Аделина улыбнулась и пожала плечами.
– О, ваша светлость! – заметила госпожа Леметр, почтительно стоявшая за стулом князя: – вы правы в своих предостережениях; девичье сердце крайне легко доверяется и очень часто ошибается; осторожность и предупреждение старших должны были бы лучше оцениваться детьми.
– А вы разве умудрены опытом, сударыня? – спросил Орлов, смеясь и насмешливо глядя на старуху.
– Кто может уберечься от разочарований, ваша светлость? – возразила госпожа Леметр. – Я пережила много разочарований, и поэтому мне хотелось бы для своей дочери создать прочное счастье и отвлечь ее от склонности к тому молодому, легкомысленному человеку, которого она по своей молодости и неопытности так высоко ценит. Господин Фирулькин, почтенный человек, сделал ей предложение, и под его надежным покровительством она была бы обеспечена от всех превратностей судьбы; все было уже решено, как вдруг Аделина обратилась к государыне со своей дерзкой просьбой, и я почти сожалею, что ее императорское величество отнеслась так великодушно к ее глупой просьбе.
– Не порицай государыни, мама! – воскликнула Аделина, – и без ее милостивого обещания я никогда не отдала бы своей руки Фирулькину, ты это хорошо знаешь; я никогда не унизилась бы до того, чтобы продаться за его жалкие деньги!
– Мадемуазель Аделина права, – воскликнул Орлов, восхищенный возмутившеюся гордостью прекрасной девушки, – свою любовь она может подарить только тому, кого свободно изберет ее сердце, или же тому, кто добьется ее в отважной борьбе могучей страсти; но она никогда не продаст себя этому плуту Петру Севастьяновичу за его деньги, накопленные воровскими способами.
Он говорил горячо и грозно, его слова звучали искренностью и убежденностью.
Мадам Леметр побледнела, ничего не возразила, а только ответила низким реверансом.
Аделина в порыве восторга схватила руку Орлова и воскликнула:
– Ваша светлость, тысячу раз благодарю вас от всего сердца! А этот Фирулькин осмеливается еще хвастаться вашим покровительством!

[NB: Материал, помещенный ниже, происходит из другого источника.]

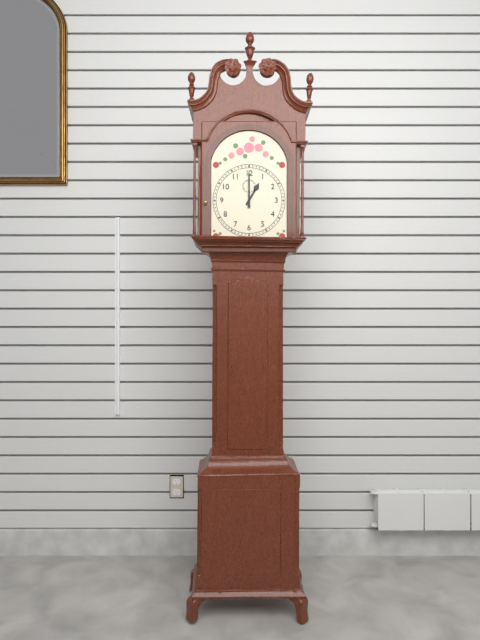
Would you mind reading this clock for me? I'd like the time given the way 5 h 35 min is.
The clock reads 1 h 00 min
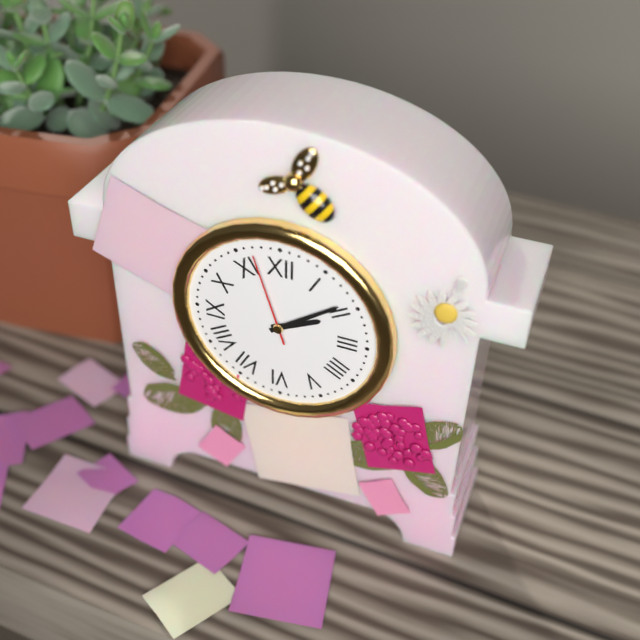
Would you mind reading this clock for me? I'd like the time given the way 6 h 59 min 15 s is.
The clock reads 2 h 09 min 57 s
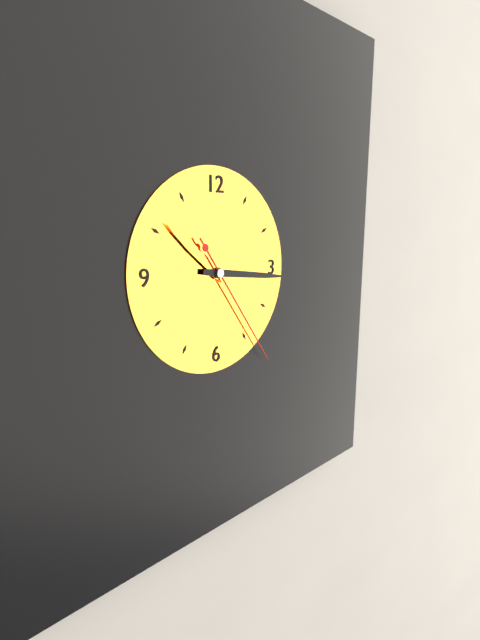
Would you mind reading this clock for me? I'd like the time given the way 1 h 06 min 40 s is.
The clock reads 10 h 16 min 24 s
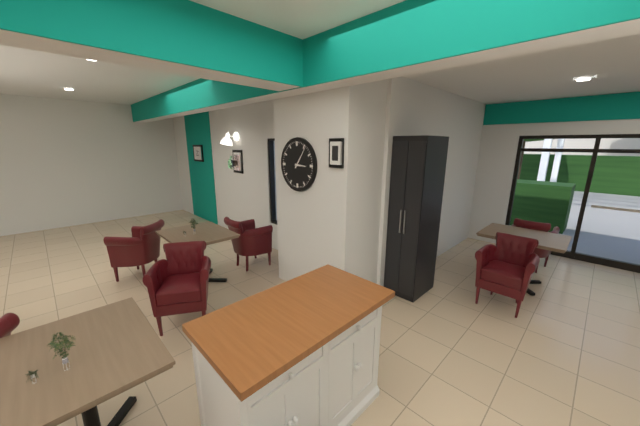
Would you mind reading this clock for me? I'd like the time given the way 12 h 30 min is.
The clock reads 3 h 06 min
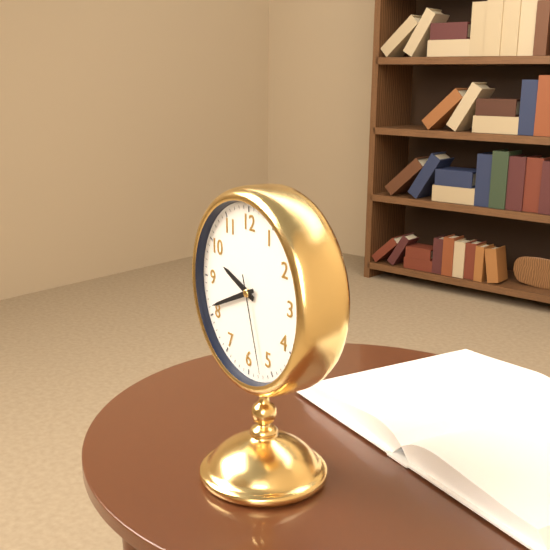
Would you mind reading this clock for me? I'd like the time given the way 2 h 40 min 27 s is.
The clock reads 9 h 41 min 27 s
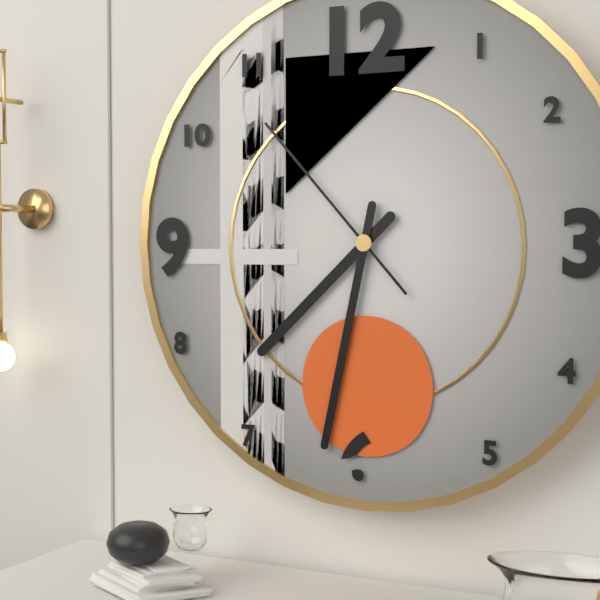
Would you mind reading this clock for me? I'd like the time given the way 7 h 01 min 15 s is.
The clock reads 7 h 32 min 53 s
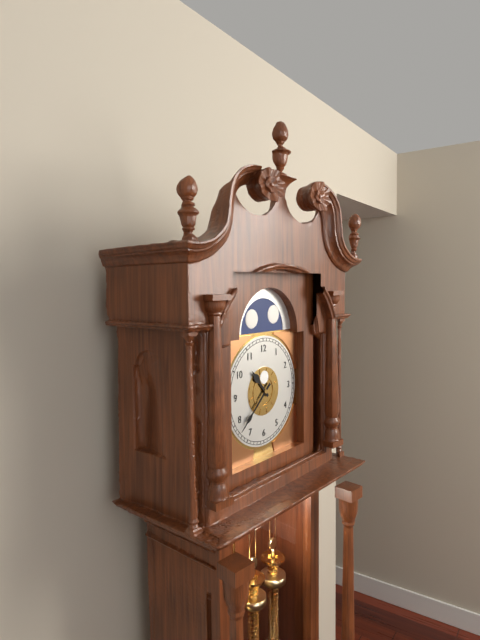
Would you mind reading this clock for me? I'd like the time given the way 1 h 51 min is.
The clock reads 10 h 38 min
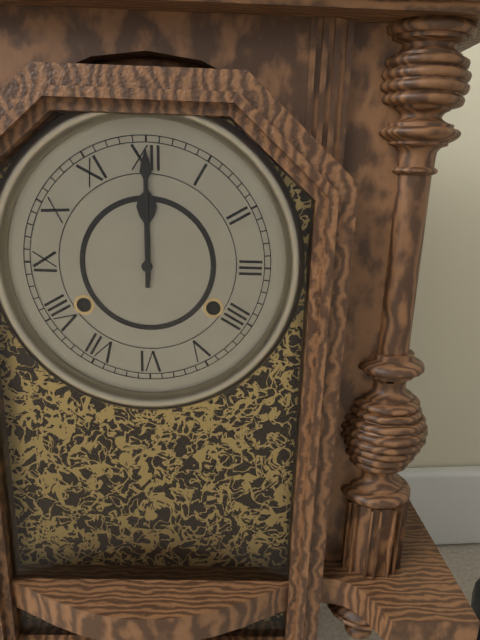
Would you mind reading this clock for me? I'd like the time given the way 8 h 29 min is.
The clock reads 12 h 00 min
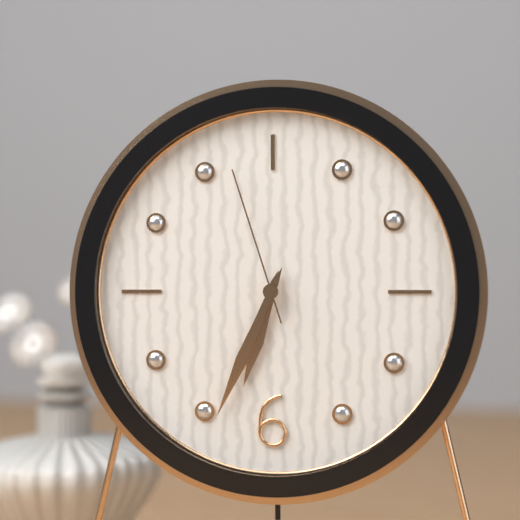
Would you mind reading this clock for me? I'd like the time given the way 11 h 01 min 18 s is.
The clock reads 6 h 34 min 57 s
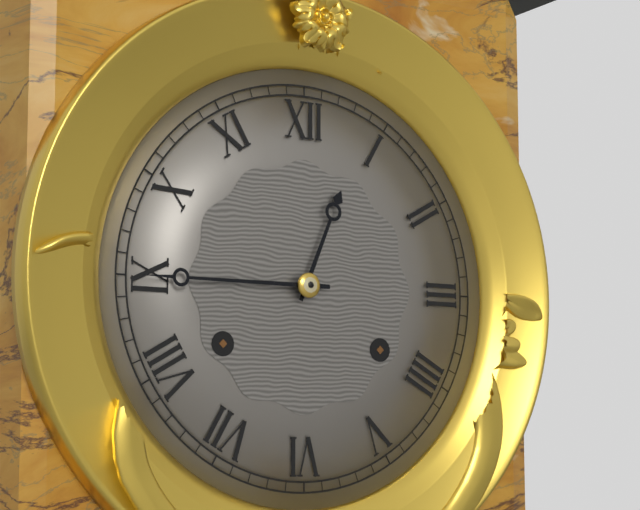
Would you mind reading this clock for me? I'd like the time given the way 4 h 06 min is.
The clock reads 12 h 45 min
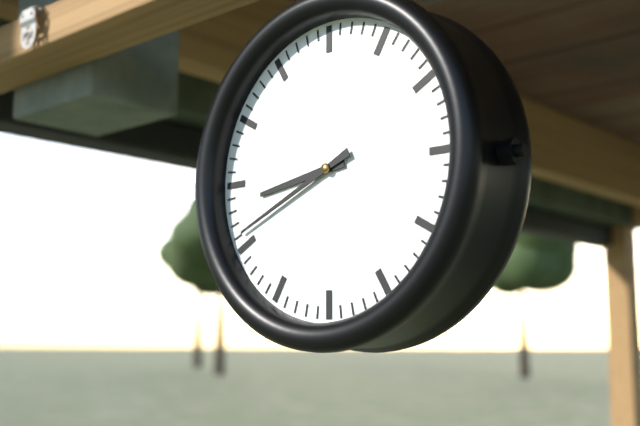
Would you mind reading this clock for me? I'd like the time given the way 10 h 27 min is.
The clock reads 8 h 41 min
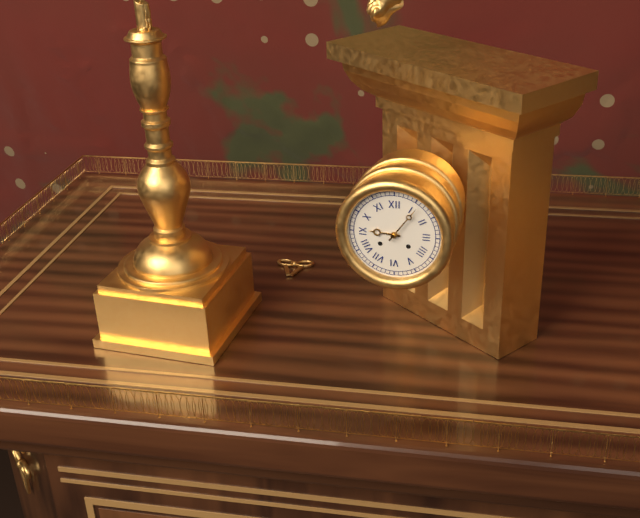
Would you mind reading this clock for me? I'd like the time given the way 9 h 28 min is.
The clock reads 9 h 06 min
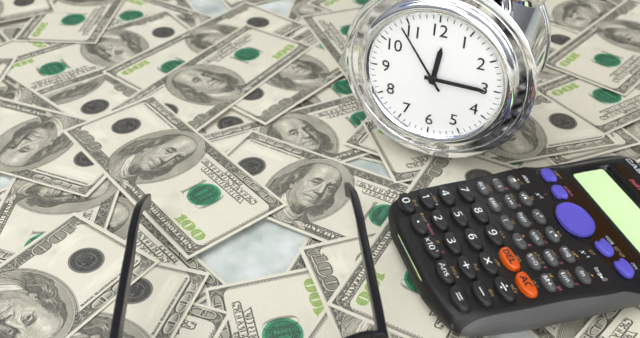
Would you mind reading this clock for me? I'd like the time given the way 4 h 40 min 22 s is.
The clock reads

Он лжет, – сказал Орлов, – такой цветок, как вы, не по нему. – Он взял протянутую ему руку Аделины и, перебирая ее тонкие розовые пальчики, заметил: – как прекрасна эта ручка, какая она нежная, душистая! Что делал бы с нею такой глупец, как Фирулькин? Но на ней нет достойных ее украшений; вы позволите гостю, которого назвали своим покровителем, предложить украшение, которое только на этой очаровательной ручке приобретет свою настоящую ценность? – Он снял бриллиантовое кольцо, подаренное ему Фирулькиным, и надел на руку Аделины, после чего смеясь, сказал: – кольцо слишком велико, но это легко исправить, когда ювелир снимет мерку с пальчика очаровательной феи. Посмотрите, как играет камень! Он стал вдвое лучистее от радости, что попал на подобающее ему место.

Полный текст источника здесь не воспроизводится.